A generalized finite difference approach to the computation of modes

This thesis deals with numerical techniques for the computation of modes in electromagnetic structures with arbitrary geometry. The approach proposed in this work is based on the Finite Difference (FD) and Vector Finite Difference (VFD), which are applied to rectangular, circular, elliptical geometries, and to combination of them. The FD is applied using a 2D cartesian, polar and elliptical grid in the waveguide section. A suitable Taylor expansion of the mode function allows, either for scalar and for vector FD, to take exactly into account the boundary condition.
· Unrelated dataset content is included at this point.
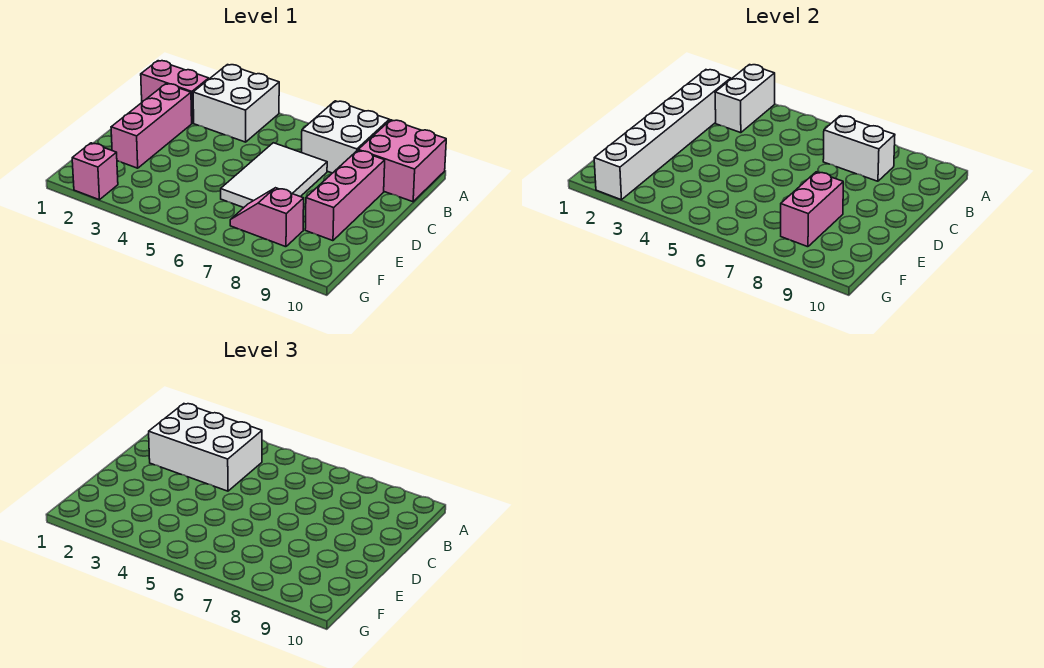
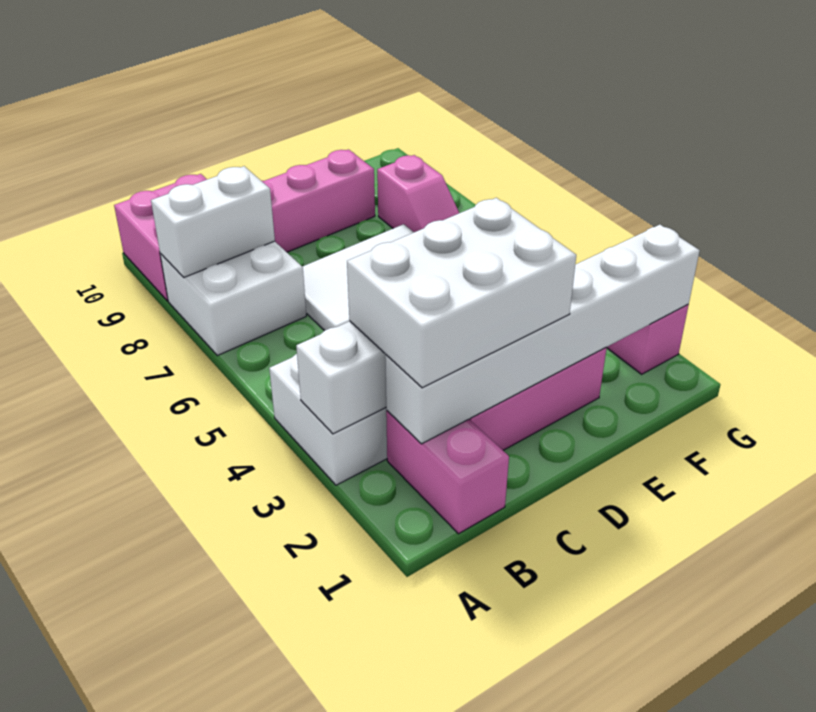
white brick B2:C4 level 3 -> white brick B2:D3 level 3
white brick B7:B8 level 2 -> white brick A8:B8 level 2
pink brick E8:F8 level 2 -> none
To prevent the raising of spurious modes, the VFD approximation results in a constrained eigenvalue problem, that has been solved using a decomposition method. All approaches presented have been validated comparing the results to the analytical modes of rectangular and circular waveguide, and to known data for the elliptic case. The standard calculation of the waveguide modes using FD requires the use of two different grids, namely one for TE modes and the other for TM modes, due to the different boundary condition. It has been shown that a single grid can be used for all modes, thus allowing an effective mode-matching solution. The FD approach has been extended to waveguides (and apertures) with irregular boundaries, and therefore non-regular discretization grids. It has been shown that a suitable FD approximation of the Laplace operator is still possible. A ridged-waveguide, with trapezoidal ridges, and a rounded-ended waveguide have been considered in detail.